Comment from Andreas Neumann
Time January 29, 2014 at 11:54 am

Yes – it doesn’t have a tool to create these new midpoint features, but it has a tool to visualize these midpoints on the fly without having to create extra layers.

BTW: would be cool to expose the Line_Interpolate_Point functionality in QGIS processing. Along with other such stuff, like ClosestPoint (http://postgis.net/docs/manual-2.1/ST_ClosestPoint.html)

Comment from darrencope
Time January 29, 2014 at 3:17 pm

It would be VERY cool to expose some of the spatial database functionality into Processing… I’m intrigued!!

Comment from Mat
Time January 24, 2017 at 3:53 am

I have a problem. When launch the script the output is:
“layer names ignored in combination with -sql.
ERROR 1: SQL: Missing keyword SELECT”
Where is the problem? Not found the problem.

Comment from darrencope
Time January 24, 2017 at 8:59 am

Hi Matteo. Make sure you’re following the syntax in my blog post exactly. You need the word SELECT in there–that’s what the error message is telling you.

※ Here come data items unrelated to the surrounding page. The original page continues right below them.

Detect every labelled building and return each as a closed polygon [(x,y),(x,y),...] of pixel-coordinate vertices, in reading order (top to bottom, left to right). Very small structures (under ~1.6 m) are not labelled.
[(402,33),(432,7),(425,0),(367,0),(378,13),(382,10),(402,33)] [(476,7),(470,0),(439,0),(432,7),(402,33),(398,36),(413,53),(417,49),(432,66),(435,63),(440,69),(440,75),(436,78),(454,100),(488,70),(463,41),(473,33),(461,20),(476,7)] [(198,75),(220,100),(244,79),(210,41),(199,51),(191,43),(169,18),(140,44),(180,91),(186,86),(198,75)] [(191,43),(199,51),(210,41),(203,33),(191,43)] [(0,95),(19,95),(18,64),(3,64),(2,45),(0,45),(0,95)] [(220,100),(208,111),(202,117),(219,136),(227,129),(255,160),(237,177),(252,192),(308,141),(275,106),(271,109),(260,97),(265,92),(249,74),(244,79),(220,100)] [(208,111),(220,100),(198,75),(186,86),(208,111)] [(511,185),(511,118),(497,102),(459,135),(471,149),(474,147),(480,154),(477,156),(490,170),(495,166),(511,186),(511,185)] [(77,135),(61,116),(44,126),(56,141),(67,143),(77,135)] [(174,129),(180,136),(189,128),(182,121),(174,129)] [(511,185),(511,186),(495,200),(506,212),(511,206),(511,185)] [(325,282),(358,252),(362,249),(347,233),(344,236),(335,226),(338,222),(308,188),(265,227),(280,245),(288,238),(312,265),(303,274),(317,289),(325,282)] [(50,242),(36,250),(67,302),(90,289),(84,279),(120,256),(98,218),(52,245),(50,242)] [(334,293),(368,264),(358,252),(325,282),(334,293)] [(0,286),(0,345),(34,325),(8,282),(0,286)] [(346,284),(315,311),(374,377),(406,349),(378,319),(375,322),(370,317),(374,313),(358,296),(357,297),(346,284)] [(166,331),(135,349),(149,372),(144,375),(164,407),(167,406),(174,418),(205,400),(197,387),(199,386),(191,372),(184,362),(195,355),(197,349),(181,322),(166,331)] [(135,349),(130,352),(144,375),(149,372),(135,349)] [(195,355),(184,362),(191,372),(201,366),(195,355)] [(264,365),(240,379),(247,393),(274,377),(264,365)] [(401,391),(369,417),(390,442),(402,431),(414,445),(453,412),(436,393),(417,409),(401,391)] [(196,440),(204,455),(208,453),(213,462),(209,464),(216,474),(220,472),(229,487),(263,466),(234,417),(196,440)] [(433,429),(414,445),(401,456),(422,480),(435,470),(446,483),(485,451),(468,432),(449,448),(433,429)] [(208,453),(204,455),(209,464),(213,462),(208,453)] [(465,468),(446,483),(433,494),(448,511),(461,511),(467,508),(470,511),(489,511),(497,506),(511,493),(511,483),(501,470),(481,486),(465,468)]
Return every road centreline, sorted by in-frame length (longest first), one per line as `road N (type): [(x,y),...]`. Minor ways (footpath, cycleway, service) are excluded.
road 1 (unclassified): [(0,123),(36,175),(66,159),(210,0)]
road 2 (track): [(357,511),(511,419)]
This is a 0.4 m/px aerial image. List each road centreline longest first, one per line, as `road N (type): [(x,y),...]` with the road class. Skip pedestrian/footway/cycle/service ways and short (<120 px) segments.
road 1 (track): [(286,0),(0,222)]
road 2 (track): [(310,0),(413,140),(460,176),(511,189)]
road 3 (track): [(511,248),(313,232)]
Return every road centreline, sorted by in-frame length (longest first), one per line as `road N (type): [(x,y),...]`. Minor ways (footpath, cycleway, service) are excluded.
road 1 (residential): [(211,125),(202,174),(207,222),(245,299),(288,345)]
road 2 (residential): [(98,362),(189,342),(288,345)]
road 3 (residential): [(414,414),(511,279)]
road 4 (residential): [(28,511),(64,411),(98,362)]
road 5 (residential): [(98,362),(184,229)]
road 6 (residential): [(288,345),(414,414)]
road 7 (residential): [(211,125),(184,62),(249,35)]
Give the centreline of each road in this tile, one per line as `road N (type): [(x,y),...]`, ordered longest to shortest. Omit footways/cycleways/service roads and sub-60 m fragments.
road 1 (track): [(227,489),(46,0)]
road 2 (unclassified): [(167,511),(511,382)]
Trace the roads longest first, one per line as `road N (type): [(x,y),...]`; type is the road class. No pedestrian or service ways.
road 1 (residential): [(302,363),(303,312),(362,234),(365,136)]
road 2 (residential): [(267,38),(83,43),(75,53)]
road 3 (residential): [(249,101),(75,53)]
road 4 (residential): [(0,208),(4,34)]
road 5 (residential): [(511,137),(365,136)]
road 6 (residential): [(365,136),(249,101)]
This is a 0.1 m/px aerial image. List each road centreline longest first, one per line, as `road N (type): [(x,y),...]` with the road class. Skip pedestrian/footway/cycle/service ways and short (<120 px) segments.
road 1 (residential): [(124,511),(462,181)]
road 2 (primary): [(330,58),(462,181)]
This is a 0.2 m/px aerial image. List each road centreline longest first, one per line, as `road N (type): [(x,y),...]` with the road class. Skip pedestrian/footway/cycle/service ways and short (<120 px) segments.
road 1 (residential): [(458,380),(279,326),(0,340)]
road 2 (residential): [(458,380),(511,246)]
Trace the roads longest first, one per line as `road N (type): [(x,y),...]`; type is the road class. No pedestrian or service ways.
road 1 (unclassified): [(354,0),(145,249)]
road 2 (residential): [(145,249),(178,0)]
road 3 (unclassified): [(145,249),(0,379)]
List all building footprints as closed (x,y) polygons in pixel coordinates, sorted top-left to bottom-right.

Comment from Justin Walker
Time January 25, 2017 at 5:04 am

Hi Darren, it’s 3 years on from your original post and I’m wondering if this functionality did ever make it into QGIS? I can’t find it so I’m guessing not.

Comment from darrencope
Time January 29, 2017 at 7:51 pm

Hi Justin,

This functionality is in OGR, not QGIS directly. I am no aware of any plans to add it to QGIS.